Deuxièmement, un euro dépensé est un euro utile.

Et troisième principe, chacun doit payer ce dont il est responsable. Moi, j’investis puissamment, et les habitants de la Région le savent, dans les TER, et je viens vous le savez de créer le principe du coût du trajet domicile-travail pour 1 euro. À un moment en plus, où, le prix de l’essence flambe, je puis vous dire qu’aujourd’hui les TER rencontrent un succès extraordinaire…

Jean-Jacques Théodore : oui, oui, la fréquentation est en hausse etc.

Ségolène Royal : … la qualité du transport est en hausse, donc nous avons 40% de plus de personnes qui prennent le TER : c’est considérable. [Jean-Jacques Théodore : « Mais pour autant, Madame Royal, tout… »] Attendez, je termine. L’État est responsable des TGV et des lignes à grande vitesse. Pourquoi voulez-vous que j’aille prélever des impôts sur le contribuable régional alors que nous sommes une région traversée par la LGV, pour payer ce dont l’État est responsable ? Non, ce n’est pas juste. Ce n’est pas équitable.

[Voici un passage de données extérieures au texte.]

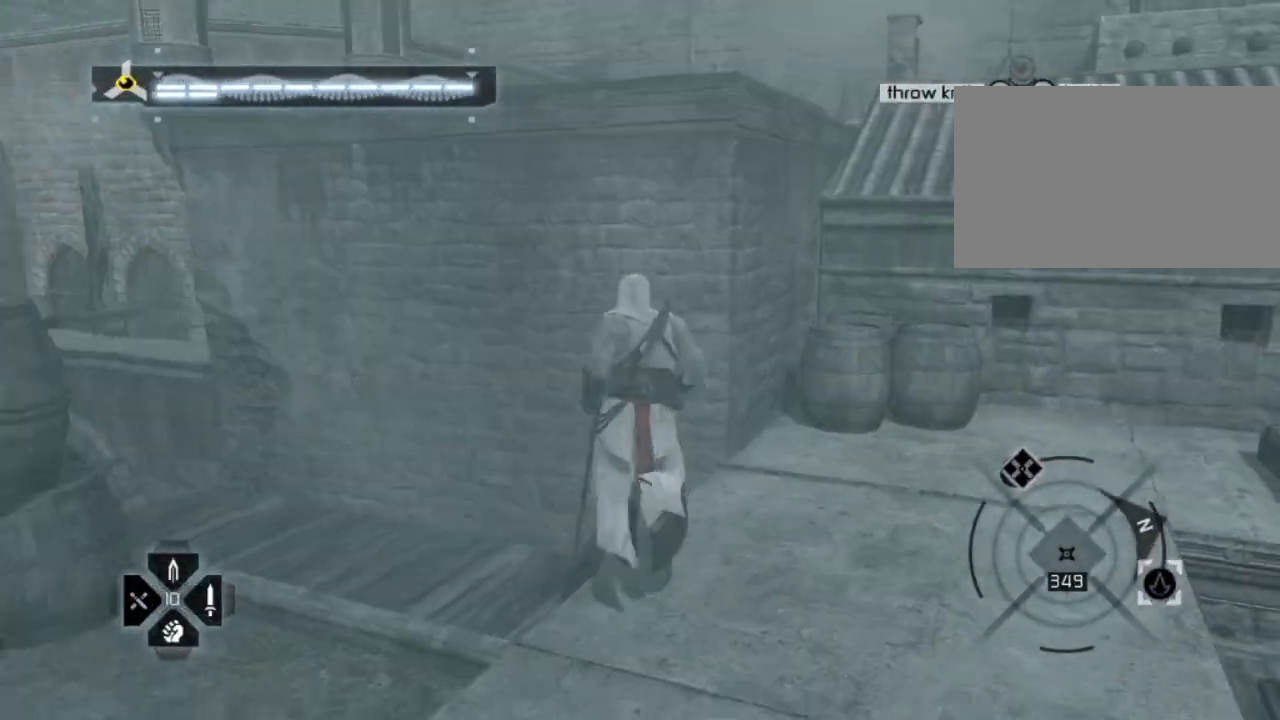
{"keys": ["shift", "space", "w"], "mouse": [], "mouse_move": "still", "events": [[50, "space", "down"]]}
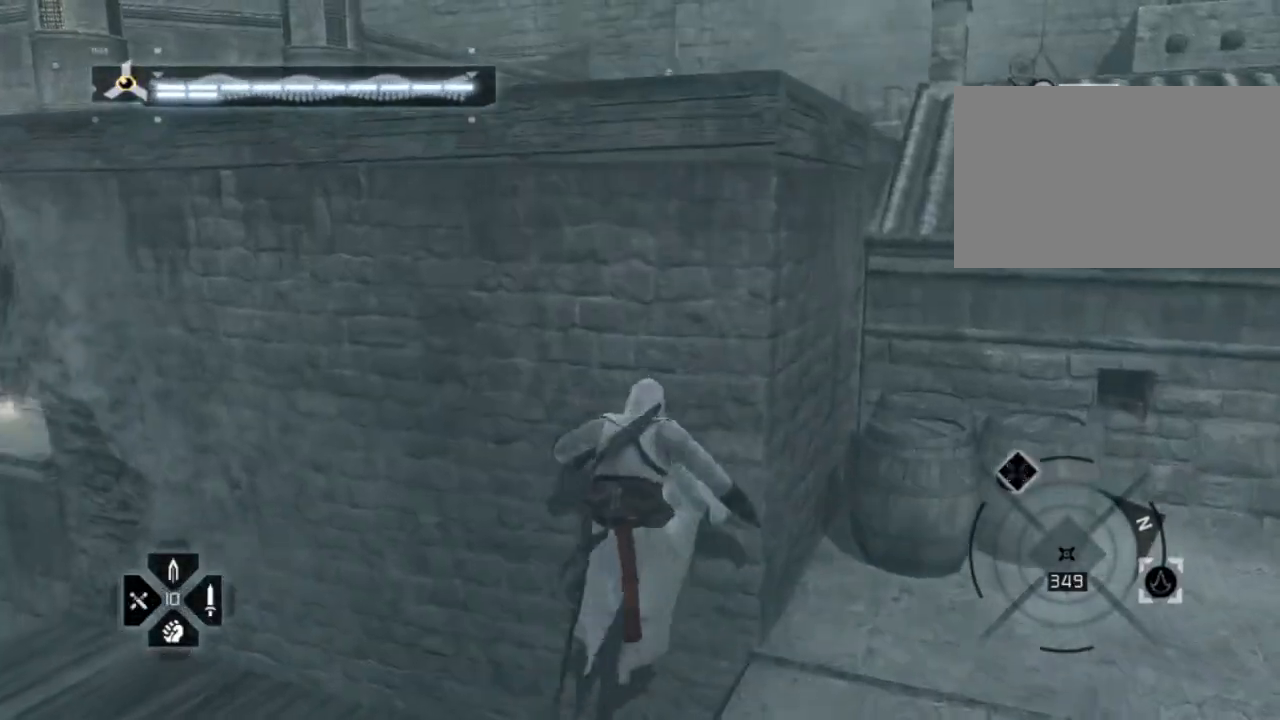
{"keys": ["shift", "w"], "mouse": [], "mouse_move": "still", "events": [[350, "space", "up"]]}
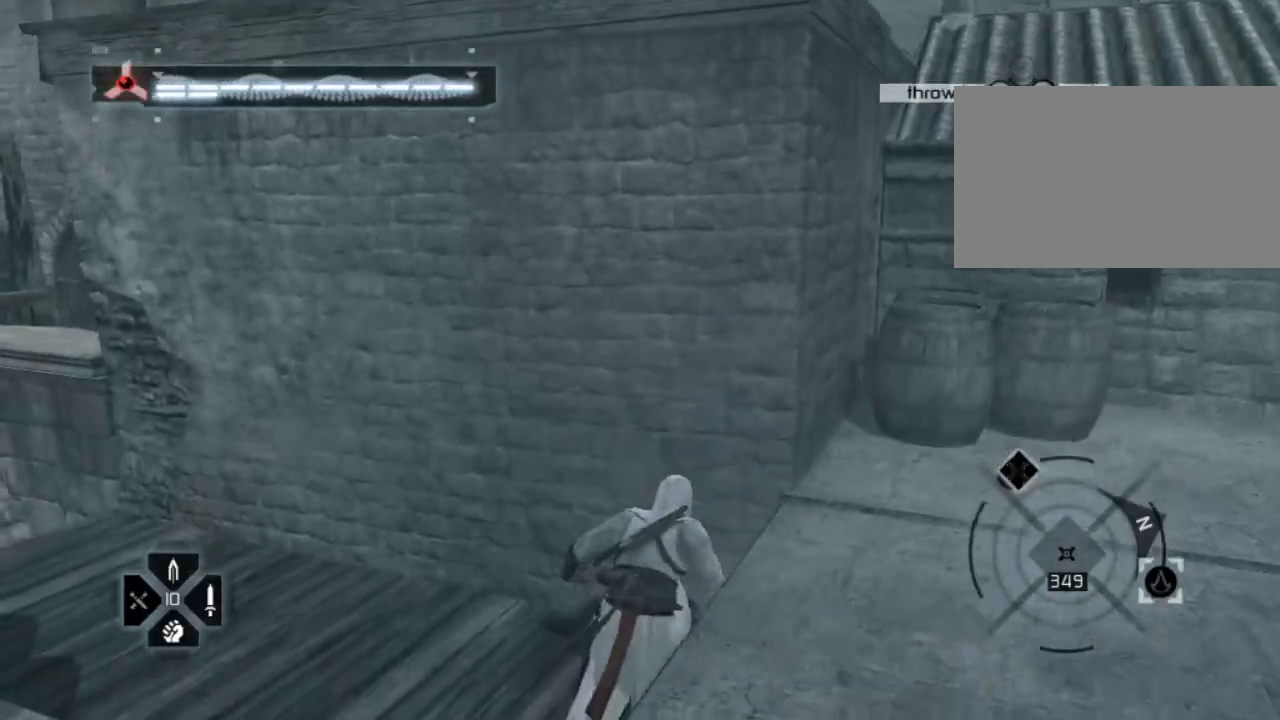
{"keys": ["shift", "space", "w"], "mouse": [], "mouse_move": "still", "events": [[84, "space", "down"]]}
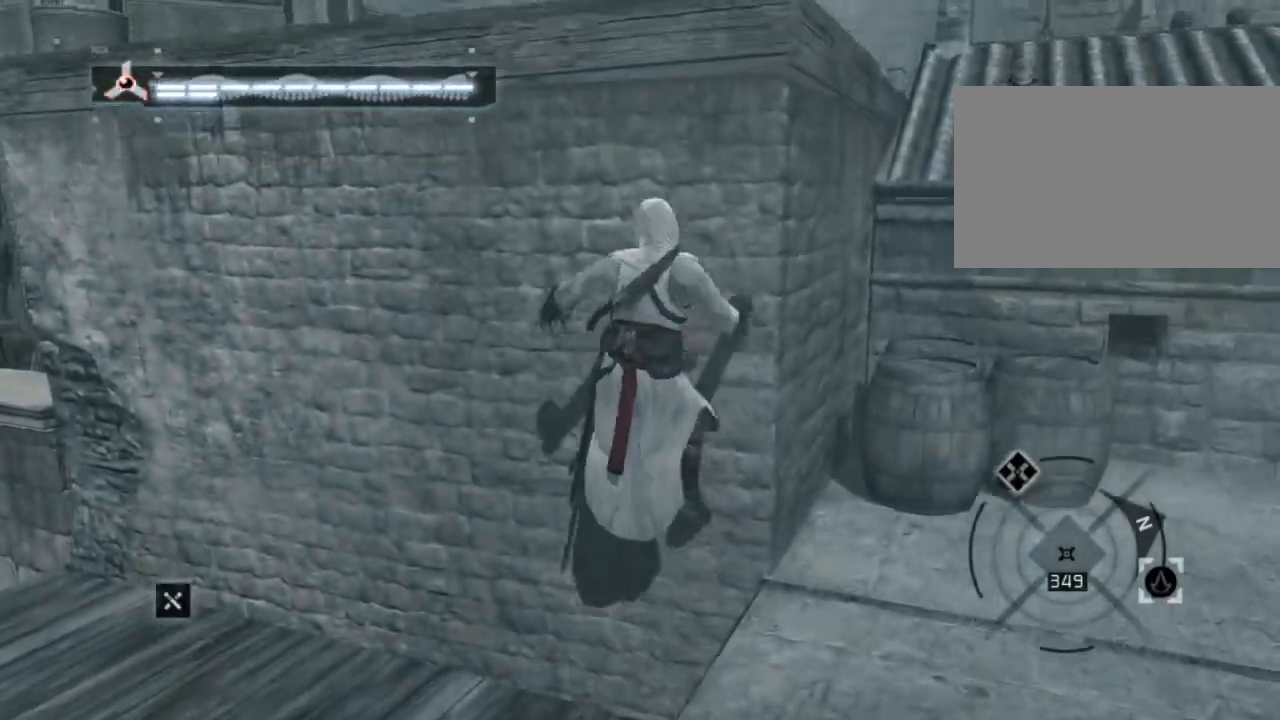
{"keys": ["shift", "space", "w"], "mouse": [], "mouse_move": "still", "events": []}
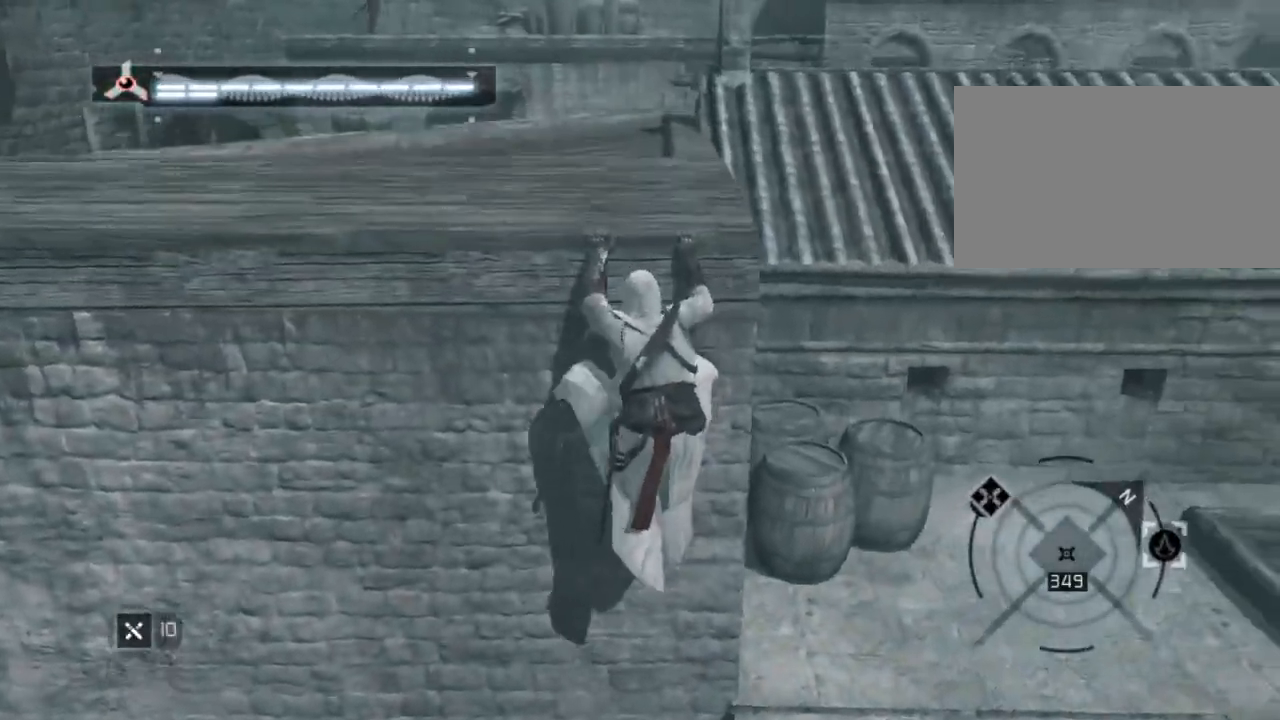
{"keys": ["shift", "space", "w"], "mouse": [], "mouse_move": "left", "events": []}
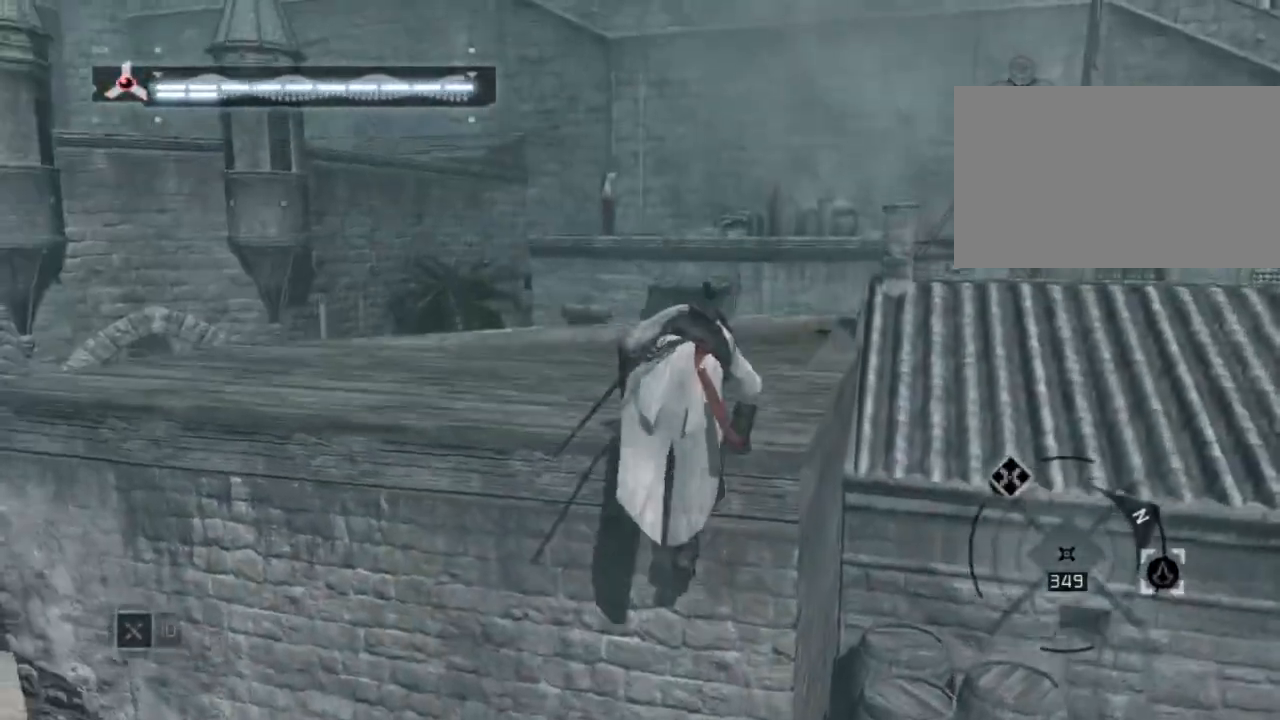
{"keys": ["w"], "mouse": [], "mouse_move": "left", "events": [[84, "space", "up"], [417, "shift", "up"]]}
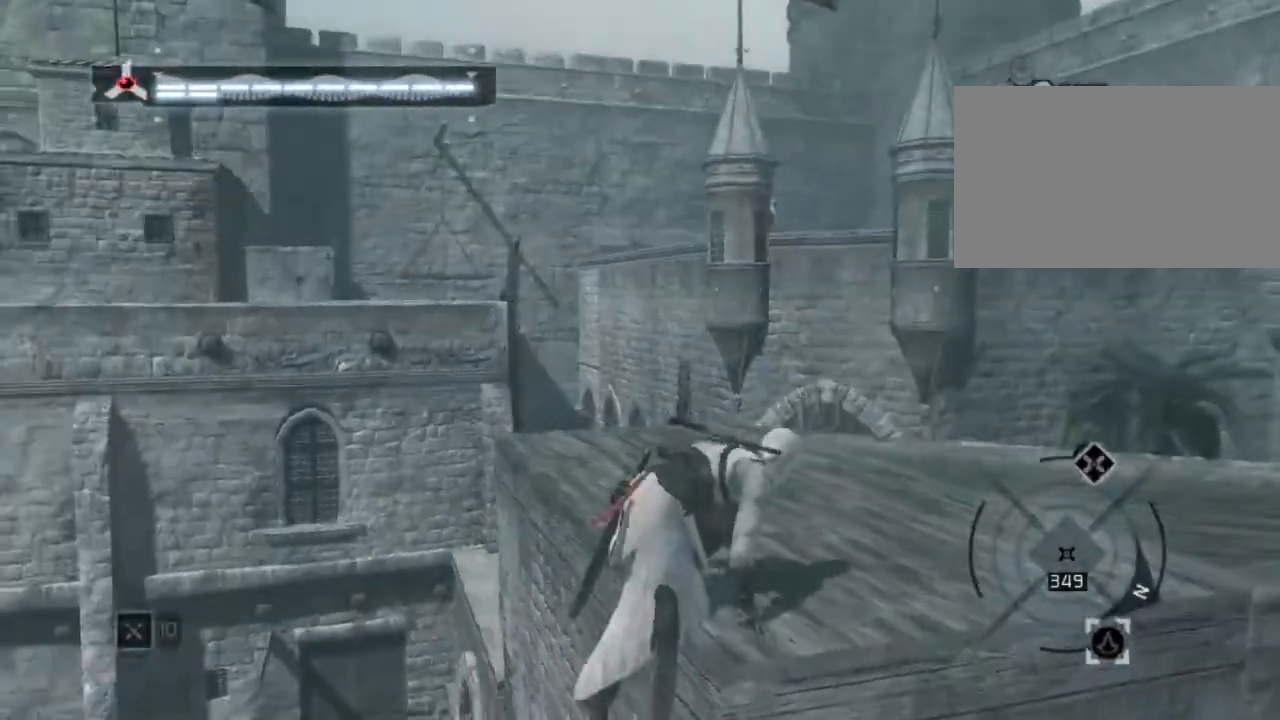
{"keys": [], "mouse": [], "mouse_move": "right", "events": [[50, "w", "up"], [234, "w", "down"], [467, "w", "up"]]}
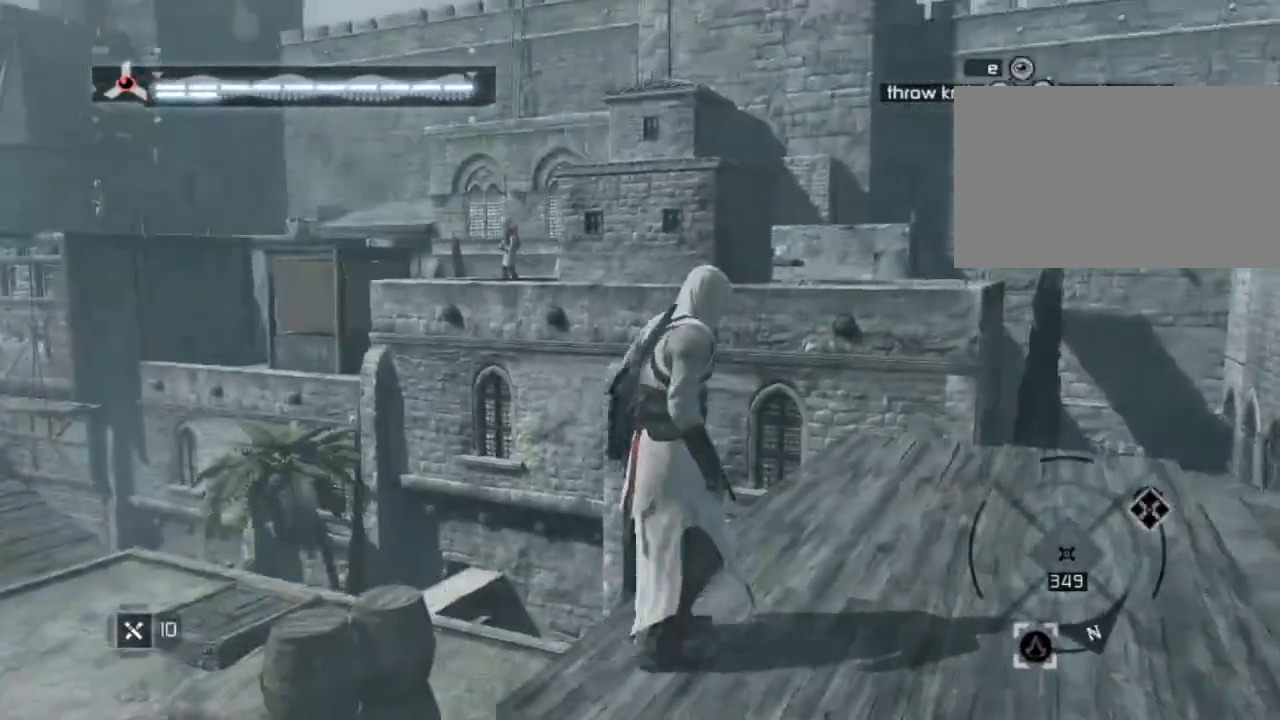
{"keys": ["w"], "mouse": [], "mouse_move": "right", "events": [[350, "w", "down"]]}
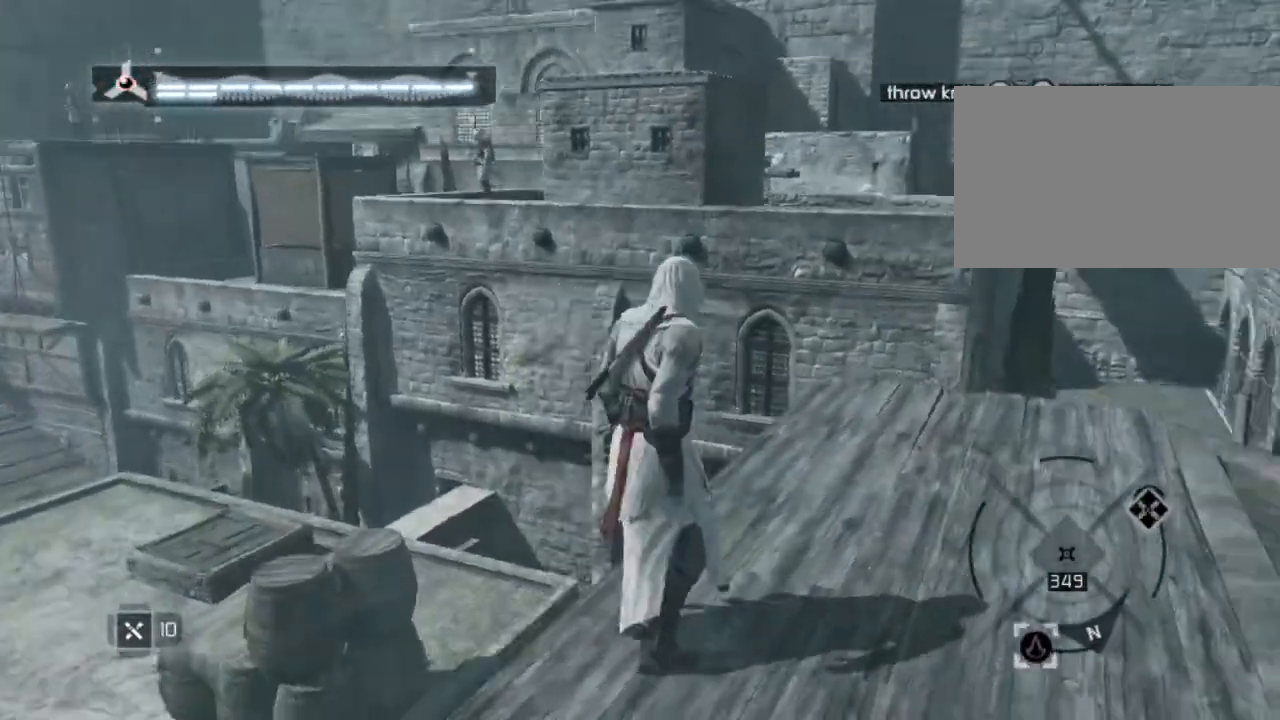
{"keys": ["w"], "mouse": [], "mouse_move": "still", "events": []}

Jean-Jacques Théodore, commençant avant que Ségolène Royal ait fini : non, mais ça j’ai bien compris Madame Royal, mais pourquoi est-ce que tous vos collègues, pourquoi est-ce que tous vos collègues ont accepté, eux, de financer l’chantier de la LGV, Alain Rousset en Aquitaine, Jean-Paul Denanot en Limousin, Martin Malvy en Midi-Pyrénées, sans compter les départements, les agglomérations, tout le monde y va de son obole, et puis, il y a que le Poitou-Charentes qui dit : « Ben non, nous on veut pas participer. » ?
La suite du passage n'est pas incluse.